All evidence thus far that I'm aware of points to the former, not the latter. Pre-modern homo sapiens developed, according to genetic analysis and confirmed thus far by all fossil evidence (though we found the fossils first, obviously, by the Leakey's and others in the early and mid part of last century) in the Great Rift Valley, particularly in the portion of the Great Rift Valley that is in Kenya.@Hodj Is there any consensus if we all started out black and then lost that pigment as we migrated to Europe and Asia or White and the skin darkened over time to protect against the sun?
Dark skin color in bright, hot environments is strongly selected for because lighter skinned people in those environments are more prone to skin cancers, heat exhaustion, and other heat related conditions that can be fatal.
Lighter skin is selected for strongly in colder environments that see less overall sunlight during the year because lighter skin allows for more efficient production of Vitamin D, which is primarily synthesized in humans via physiological reactions to sunlight (I don't know the pathway by which that operates, but you can google like Vitamin D pathway in humans or something and probably get a full explanation of how that works).
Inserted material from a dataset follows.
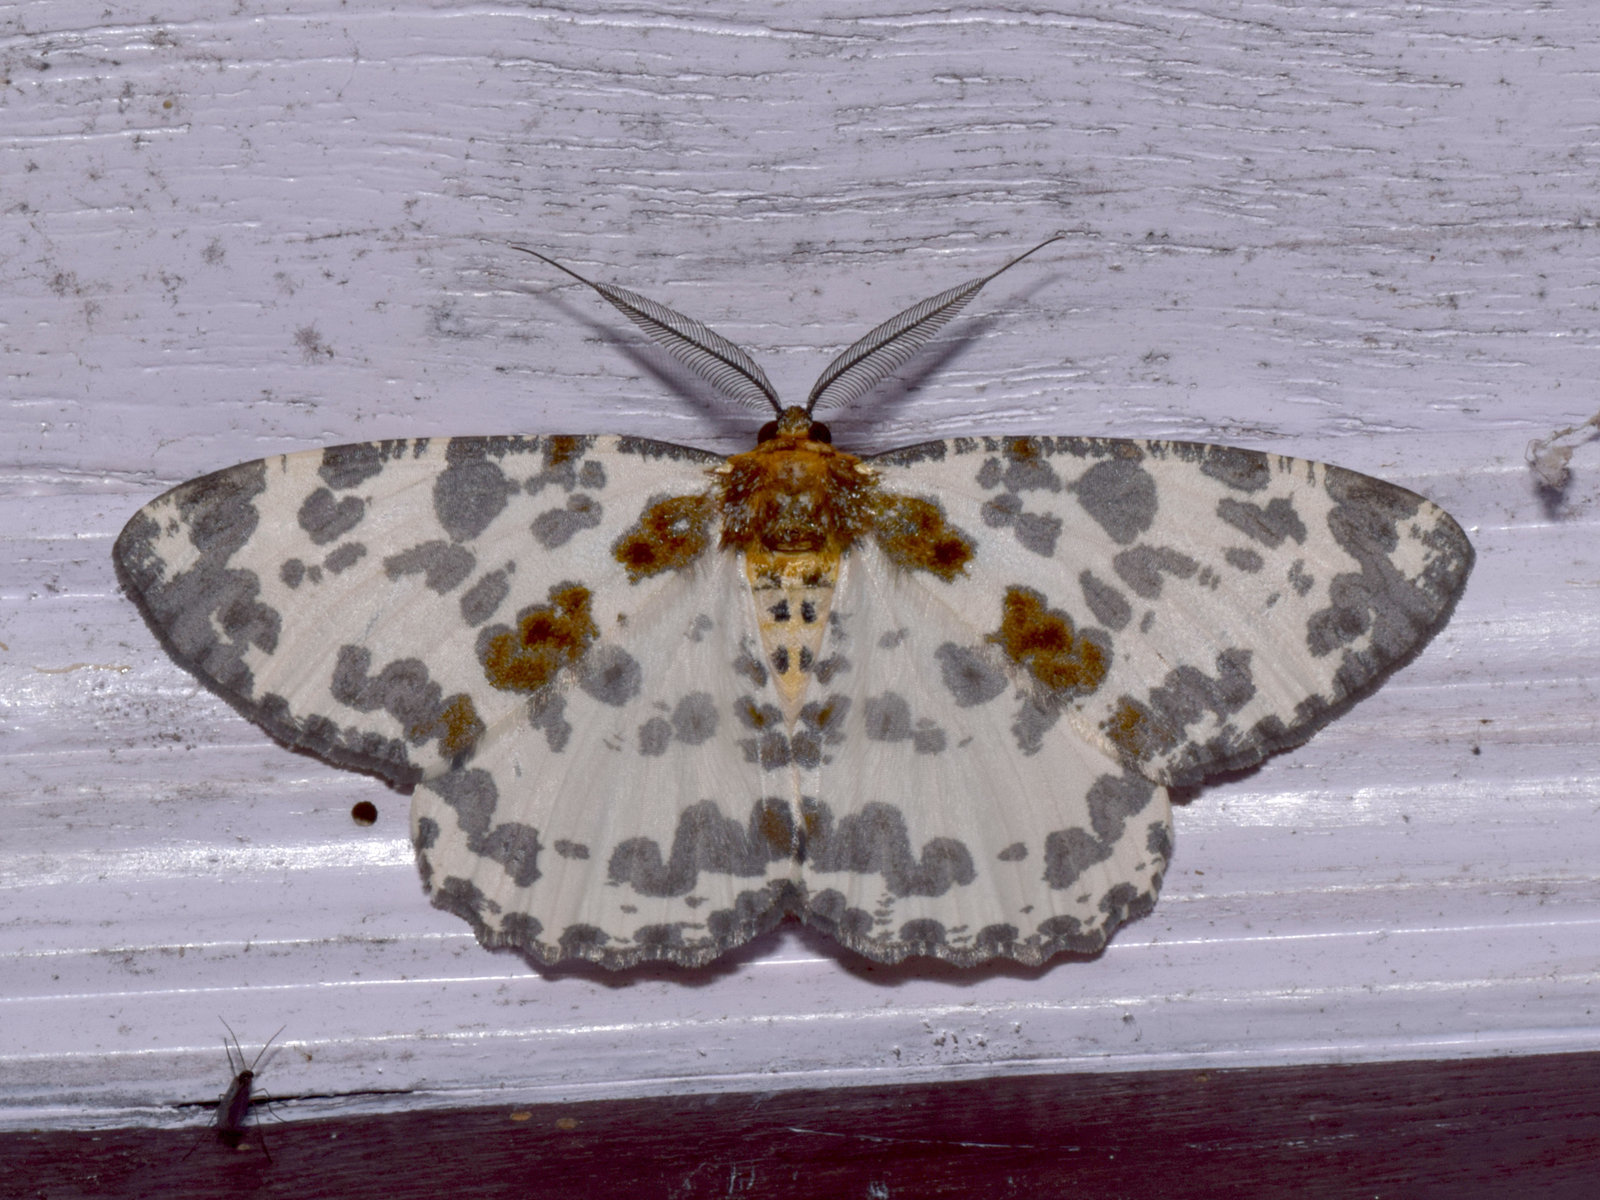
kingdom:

This is why you see a gradation of skin tones as you move away from the equator, as our bodies balanced the need for protection from cancer causing sunlight and our need for sunlight to produce Vitamin D.
Anthropologists from the 1800s up until the Leakey and other findings in Africa, looked high and low for evidence that humanity first evolved in Europe, even going so far as to hypothesize we evolved in Britain and the like, but not much evidence has ever been provided to justify that claim.
Now, some of this paradigm might be shifting a bit towards a position that after pre modern homo sapiens spread out around the globe, that modern homo sapiens developed sort of concurrently across all three major continents, which is plausible, but the verdict is still out on that one.